“At age 17 I had my first psychotic break. I went ten years being schizophrenic and having psychotic breaks and was only diagnosed at 27. At age 39, they were looking for an institution to put me away for life because I was very disturbed and very sick and there was no way of reaching me. I was involved with a program at the Canadian Mental Health Association in Aurora, and one day people came from LOFT to tell us about their new housing program. I just asked and asked and asked, and I must have driven them crazy! I said ‘I’ve found my place!’ I just knew it was the right place for me.
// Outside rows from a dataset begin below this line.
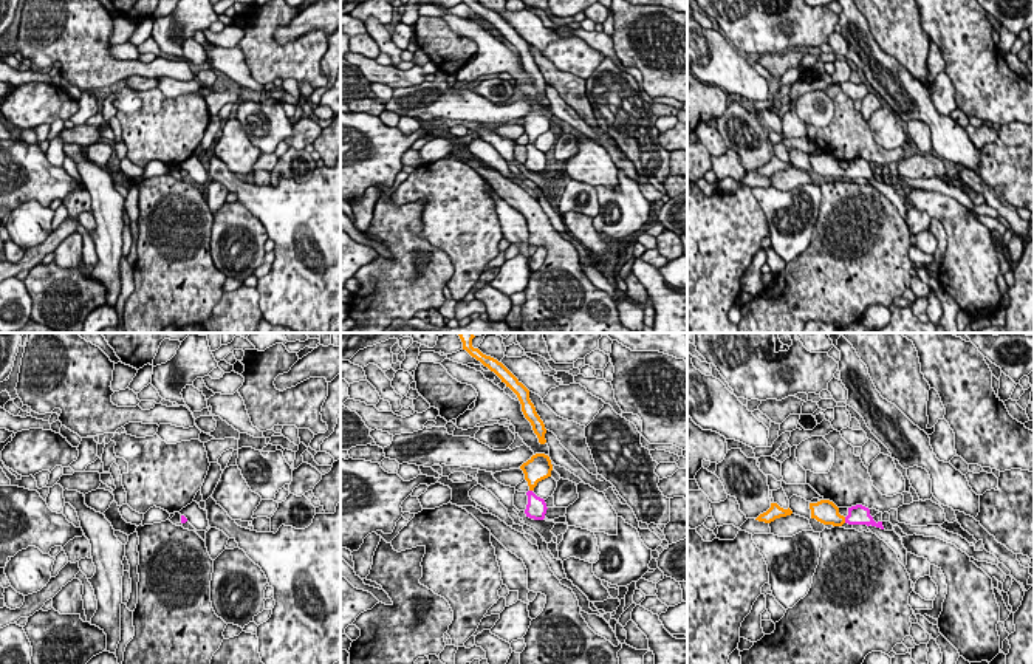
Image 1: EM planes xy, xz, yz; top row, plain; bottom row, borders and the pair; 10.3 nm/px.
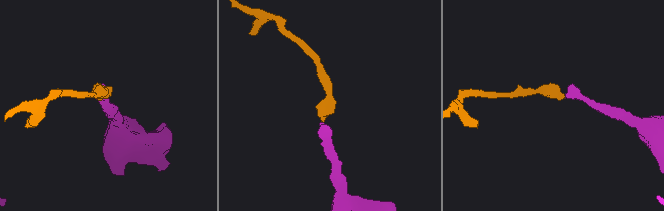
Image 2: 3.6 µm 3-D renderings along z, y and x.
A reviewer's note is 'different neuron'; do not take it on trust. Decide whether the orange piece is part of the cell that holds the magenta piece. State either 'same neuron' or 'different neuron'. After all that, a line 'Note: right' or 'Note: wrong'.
same neuron
Note: wrong

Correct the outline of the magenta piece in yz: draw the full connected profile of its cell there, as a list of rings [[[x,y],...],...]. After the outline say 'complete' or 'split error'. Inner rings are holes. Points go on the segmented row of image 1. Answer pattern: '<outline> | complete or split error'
[[[830,500],[810,503],[810,509],[811,509],[811,519],[816,519],[817,522],[823,525],[833,525],[833,526],[842,526],[844,523],[867,525],[867,526],[871,525],[871,526],[884,529],[882,522],[876,523],[873,517],[870,515],[870,509],[862,505],[848,508],[847,517],[841,515],[839,508]]] | split error

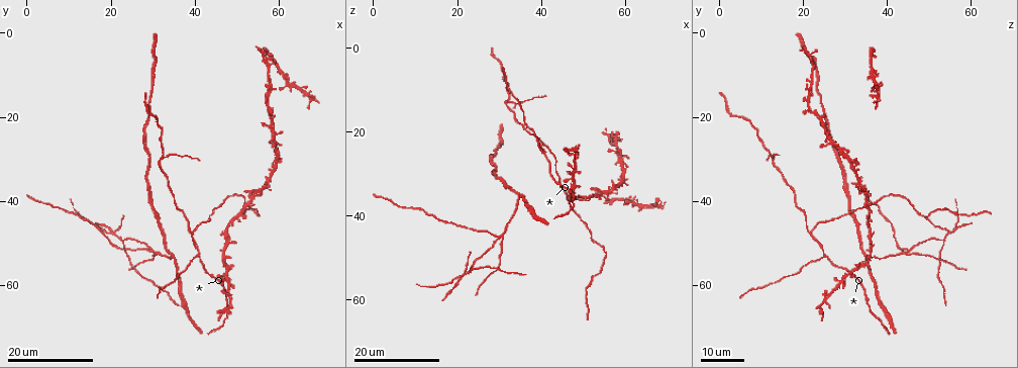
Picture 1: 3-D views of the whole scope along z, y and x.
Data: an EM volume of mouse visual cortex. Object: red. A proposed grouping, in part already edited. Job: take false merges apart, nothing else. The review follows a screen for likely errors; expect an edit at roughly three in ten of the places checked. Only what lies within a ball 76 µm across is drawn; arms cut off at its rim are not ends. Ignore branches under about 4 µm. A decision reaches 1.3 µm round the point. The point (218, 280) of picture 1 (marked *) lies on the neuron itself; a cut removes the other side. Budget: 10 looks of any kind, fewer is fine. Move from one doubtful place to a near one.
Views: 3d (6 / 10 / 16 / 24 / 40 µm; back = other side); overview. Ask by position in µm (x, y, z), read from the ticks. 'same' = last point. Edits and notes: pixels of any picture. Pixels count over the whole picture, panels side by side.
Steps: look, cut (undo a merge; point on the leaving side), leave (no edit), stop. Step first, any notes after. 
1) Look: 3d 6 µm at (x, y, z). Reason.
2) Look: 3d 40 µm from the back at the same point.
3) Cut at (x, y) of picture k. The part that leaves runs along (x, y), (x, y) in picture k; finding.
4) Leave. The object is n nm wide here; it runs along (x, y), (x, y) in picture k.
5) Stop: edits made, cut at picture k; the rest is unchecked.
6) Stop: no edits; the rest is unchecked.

Look: 3d 16 µm at (40.5, 53.5, 25.0). Branch point.

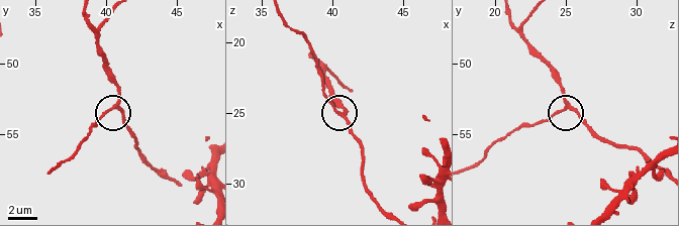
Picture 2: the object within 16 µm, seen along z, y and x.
Look: 3d 10 µm at (40.6, 53.0, 24.8).

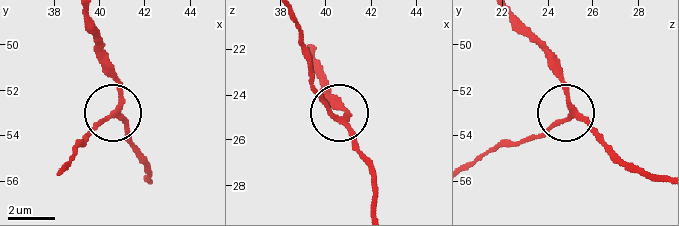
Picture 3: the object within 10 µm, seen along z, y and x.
Leave. The object is 200 nm wide here; continuous, no second neuron.

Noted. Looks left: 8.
Look: 3d 24 µm at (20.5, 47.5, 55.0). Four-way junction.

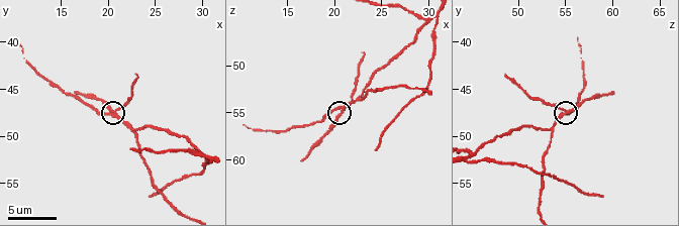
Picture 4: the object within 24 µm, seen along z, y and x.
Look: 3d 6 µm at (20.6, 47.2, 55.2).

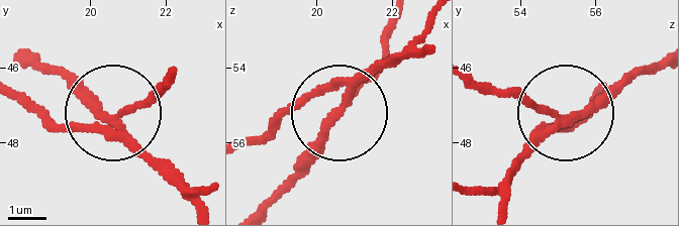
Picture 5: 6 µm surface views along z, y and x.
Cut at (150, 102) of picture 5. 4 arms meet here; the part that leaves runs along (108, 114), (137, 107), (170, 82) in picture 5; a second neuron is stuck on.

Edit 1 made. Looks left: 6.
Look: 3d 24 µm at (35.0, 52.5, 35.5). A fork.

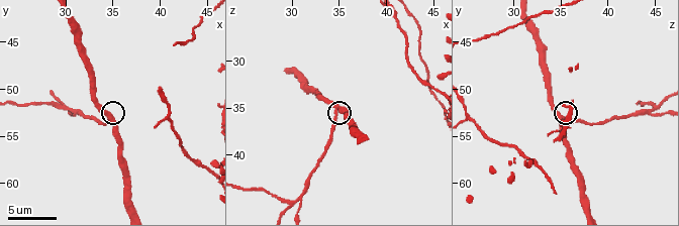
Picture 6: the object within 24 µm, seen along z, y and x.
Look: 3d 10 µm at (34.6, 53.2, 35.0).

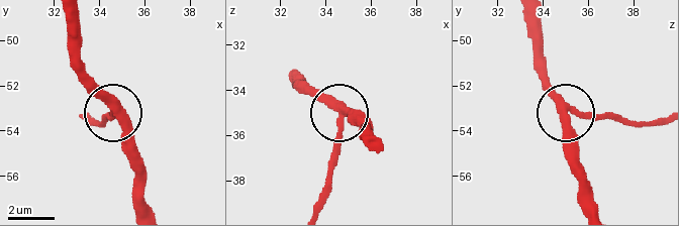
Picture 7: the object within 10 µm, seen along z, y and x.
Leave. The object is 350 nm wide here; it runs along (373, 145), (342, 114), (332, 171) in picture 7; continuous, no second neuron.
I was the third person to register. It was a gardener’s home and it was an awesome place. It was like a dream come true. It was my first experience of community because I was very isolated growing up. So instead of sitting there passively every day and looking into space and talking to my voices, and arguing with my voices, I had somebody there who I go to and say, ‘I just heard this, is it real?’
It was such a different world. I had a purpose to get up every morning, and they looked after my meds and I was taking my meds daily and I was getting happier. After four and a half years, I was the first ‘graduate’ of LOFT in York Region. I was able to move back into the community, and I lived in a housing co-op for 18 years. Then I came back to my first home – LOFT. I have lived here in Bradford house for 10 months now. This is where I need to be now.
I needed the support to remain independent and also at my age I needed the geriatric program. So I came home and it is ‘home’; it’s where I will be until I am no longer able.
It is so healthy to be blooming and growing at this late stage of life. I am home. I am safe. This is my home.”